I'm just going to dive into this review today because there’s no point in putting off what I’m about to say. “The Lucky One” is riddled with cliches, bad acting and an offensively boring plot. Don’t see it unless you want to waste $10 and two hours of your life.
Going into this movie, I knew I probably wouldn’t like it. “The Lucky One” is based off a book by Nicholas Sparks, which already sent up red flags. Though I somewhat enjoyed “The Notebook” in the ninth grade, no other film adaptation of Sparks’ sickeningly sweet novels have translated well on screen. In fact, the few other movies I’ve seen of his had me laughing out loud at parts meant to be serious.
Reviewing movies each week is something I enjoy doing. Even if new releases on a particular weekend aren’t something I’d normally see, I like how I am forced to branch out once in a while.
This weekend, I was stuck between a documentary on chimps and “The Lucky One.” I now regret not seeing Disney’s “Chimpanzee,” which no doubt, tries to make every member of the audience cry at some point.
So what’s so bad about “The Lucky One”? Well, to start off, think of every annoying love story cliche ever and roll them into about 25 music montages.

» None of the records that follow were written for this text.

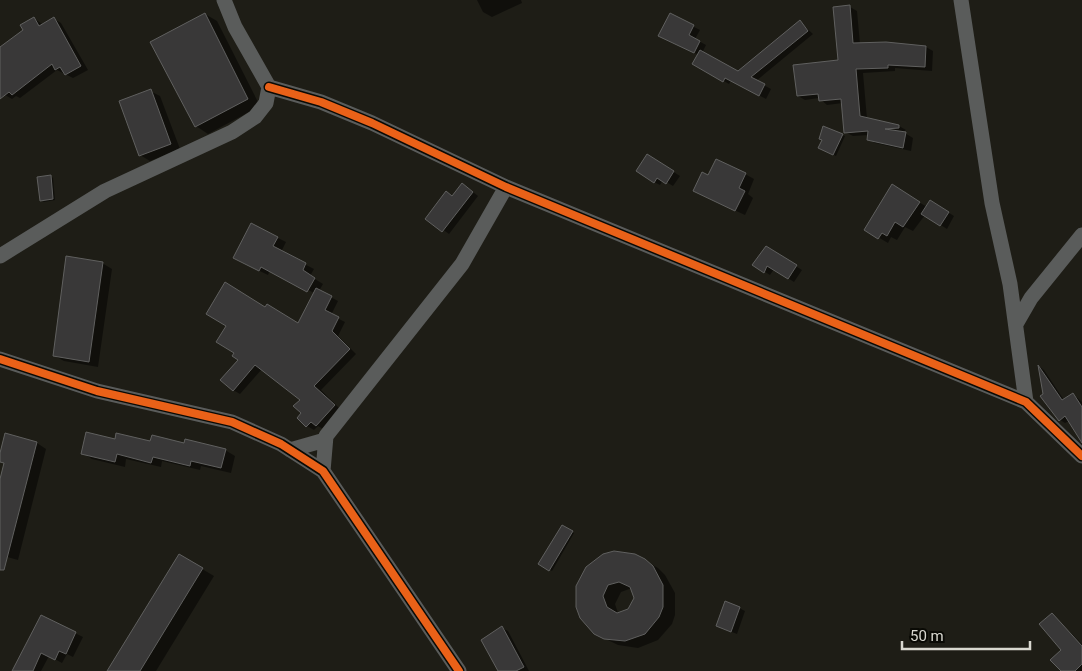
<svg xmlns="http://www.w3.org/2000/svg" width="1082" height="671" font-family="Roboto,sans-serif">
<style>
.shadow{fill:#0007;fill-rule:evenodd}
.building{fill:#393838;stroke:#60605f;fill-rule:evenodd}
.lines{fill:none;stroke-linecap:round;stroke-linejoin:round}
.street{stroke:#5a5c5b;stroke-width:15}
.cycleway-casing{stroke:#0a0a05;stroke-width:11}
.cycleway{stroke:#ea6118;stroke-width:8}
</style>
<rect width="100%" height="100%" fill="#1e1d16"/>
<path class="shadow" d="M477,0h44l1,3 -30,14 -9,-5z
M850,7l7,4 3,33 66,3 7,4 -1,20 -37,-3v3l-32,2 4,46 32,7 7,4 -3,2 10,6 -2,13 -36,-8 -7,-4 1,-4 -16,1 -8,-4 -2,-29 -16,2 -8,-7 -14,2 -7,-4 41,-35z
M205,14l12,7 43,85 -52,28 -12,-8z
M670,15l30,15 -5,9 11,6 -4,8 36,19 62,-50 13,12 -57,47 15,8 -5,10 -35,-19 -2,4 -35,-20 5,-9 -33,-16z
M34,18l9,7 11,-6 7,4 27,47 -15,8 -16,-8 -37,28 -4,-2 -4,3 -7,-4 -5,2v-48l25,-19z
M150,91l10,5 20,53 -30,12 -10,-6z
M824,128l21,8 -9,20 -17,-9 4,-7z
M653,159l27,17 -7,10 -10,-6 -3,5 -6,-3z
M745,174l9,5 -6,15 5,4 -8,17 -41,-19 5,-19z
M51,176l2,2 2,22 -11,2 -3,-2z
M892,186l35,21 9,-2 18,11 -7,13 -22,-14 -12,16 -8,-4 -8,13 -6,-3 -3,6 -22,-13z
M468,188l10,8 -29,38 -22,-16 20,-25 6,3z
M252,225l34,17 -5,10 33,17 -4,7 13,8 -4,7 19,10 -7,14 14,7 -7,14 18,18 -35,36 20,20 -18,19 -5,-3 -4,4 -7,-4 -6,-27 -39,-30 -22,25 -7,-4 7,-31 -12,-34 38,-16 33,16 15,-32 -44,-23 -2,5 -25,-12z
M766,248l36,22 -8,12 -20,-13 -4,6 -16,-10z
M102,263l10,6 -14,98 -34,-6 -9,-5z
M1040,367l4,3 20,30 9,-6 9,8v37l-13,-18 -4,2 -5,-3 -16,-25z
M6,435l31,8 9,6 -28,111 -18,-5v-71l5,-20 -5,-3v-3z
M116,441l69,4 40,5 10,6 -4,17 -30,-7 -1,4 -38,-9 -1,6 -35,-8 -1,8 -33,-8 -9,-6z
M562,526l12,7 -22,38 -12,-7z
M614,553l21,2 23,13 7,7 10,18v22l-3,9 -14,16 -20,8 -20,-3 -10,-5 -13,-7 -14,-16zM632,588l3,10 -6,12 -11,3 -3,-9 6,-12z
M180,556l34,20 -58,95h-47z
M739,608l6,3 -8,23 -13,-5z
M1052,614l30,30v27h-20v-21z
M42,617l41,20 -10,20 -6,-3 -5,9 -13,-7 -8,15h-27z
M502,628l6,3 21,40h-30z"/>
<path class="building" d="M850,5l3,38 33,-1 40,4 -1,21 -37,-2v3l-32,1 4,47 39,9v3l-14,1 21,3 -3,16 -36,-8 1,-9 -24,2 -3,-34 -22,2 -1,-7 -21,2 -4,-31 45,-5 -5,-53z
M205,13l43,86 -53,28 -45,-85z
M670,13l24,12 -5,10 11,6 -6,12 -36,-17z
M34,17l5,9 15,-9 27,49 -16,9 -5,-8 -5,3 -3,-6 -40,31 -3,-3 -9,7v-52l23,-17 -3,-5z
M800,20l8,11 -57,46 14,7 -6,12 -34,-18 -2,4 -31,-18 8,-14 38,21z
M151,89l20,55 -32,12 -20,-55z
M823,126l20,8 -10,21 -15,-7 4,-8 -3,-1z
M647,154l27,17 -8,13 -9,-6 -3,5 -18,-12z
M716,159l30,14 -7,15 6,3 -10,20 -42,-20 9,-19 6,3z
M51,175l2,24 -13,2 -3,-24z
M462,183l11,9 -31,40 -17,-13 21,-28 6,5z
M892,184l28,18 -17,25 -8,-5 -8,14 -5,-3 -4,6 -14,-9z
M930,200l19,12 -9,14 -19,-12z
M251,223l27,14 -5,9 33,17 -3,7 12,8 -8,14 -46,-25 -2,4 -26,-13z
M766,246l31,19 -9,14 -21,-13 -3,7 -12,-8z
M66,256l37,6 -14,100 -36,-6z
M225,282l40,25 2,-3 31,19 18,-35 16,8 -7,14 14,7 -7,14 18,18 -36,37 21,19 -19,21 -5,-4 -5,5 -9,-9 4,-5 -8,-7 7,-6 -45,-35 -22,26 -13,-11 18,-20 -6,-4 2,-3 -18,-11 10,-16 -20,-12z
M1038,365l24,35 11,-7 9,14v36l-17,-27 -6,5 -19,-25 3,-2z
M86,432l29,7 1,-6 34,8 2,-6 32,8 1,-4 41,10 -5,19 -30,-7 -1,5 -37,-9 -2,6 -34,-9 -2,8 -34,-8z
M5,433l32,9 -33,128h-4v-91l4,-16 -4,-1v-9z
M562,525l11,6 -24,40 -11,-7z
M614,551l21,3 10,5 8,7 10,19v22l-4,10 -14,17 -20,7 -21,-2 -10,-5 -14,-16 -4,-11v-21l10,-19 17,-13zM619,582l11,5 4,11 -6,11 -11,4 -10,-6 -4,-11 5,-11z
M179,554l24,14 -63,103h-33z
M725,601l15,6 -9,25 -15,-6z
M1052,613l30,33v18l-7,7h-14l-11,-11 11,-10 -22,-26z
M41,615l35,17 -10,22 -7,-3 -4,9 -14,-7 -8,18h-21z
M502,626l22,41 -8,4h-18l-17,-31z"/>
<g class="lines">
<path class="street" d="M961,0l31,203 18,81 16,118
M269,87l52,15 51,21 134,64 520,215 56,54
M0,256l105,-65 127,-59 23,-15 11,-14 3,-16 -34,-60 -11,-27
M1016,324l15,-26 51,-63
M0,359l97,32 135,31 49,22 42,27 136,200
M290,450l35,-10
M323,471l3,-35 136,-172 44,-77"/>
<g class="cycleway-casing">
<path id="cycleway" d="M269,87l52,15 51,21 134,64 520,215 56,54
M0,359l97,32 135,31 49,22 42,27 136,200"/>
</g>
<use href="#cycleway" class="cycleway"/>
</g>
<path d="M902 641v8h128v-8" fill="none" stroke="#d9d8d0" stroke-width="2.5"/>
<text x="910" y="641" font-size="15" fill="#d9d8d0" stroke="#0a0a05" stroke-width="4" paint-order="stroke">50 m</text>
</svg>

That was essentially this
A marine named Logan (Zac Efron) finds a picture of an American woman somewhere in Iraq.
After trying to locate its owner and failing, he decides to pocket it. He carries this picture around as he completes his third tour and calls it his lucky picture.
What is also lucky is how attractive the girl is and how easy it is for him to track her down after he gets back to the United States.
All he wants to do is meet this sexy single mom and to thank her for being his lucky charm. Instead, he turns up at her dog kennel and gets a job.
Cue the gushy music. At first she hates him because she thinks he is a weird drifter, and then she likes him.
And just when you think they’ve gone to far, her crazy, abusive ex-husband — who also happens to be the town’s sheriff — enters the picture.
I feel I’ve given too much away, but this only constitutes the first 20 minutes.
The other 120 minutes include random side plots that are never wrapped up and montages of Logan and his lover cavorting in fields and lakes, laughing about some joke we as the audience are never let in on.
My guess is they are laughing because they’re getting paid a comical amount of money to read one cheesy line after another.
Yes, I am not the world’s biggest fan of “chick flicks.” I avoid them when I can, and when I do see one, it’s because I’m with friends that insist on watching it.
That being said, I do try to go in with an open mind. Sometimes I’m even surprised to find myself enjoying one.
However, even the biggest lover of romantic comedies would be disappointed by “The Lucky One.”
I’ve never read the book — and after this experience, I don’t plan to — but I honestly don’t know how producers let this movie reach mainstream audiences.
Sometimes a cliche plot can be remedied by excellent acting or ninjas, but unfortunately, both are missing from this movie.
If you are still planning on seeing “The Lucky One,” don’t do it. Those who have not seen this are the lucky ones. You have been warned.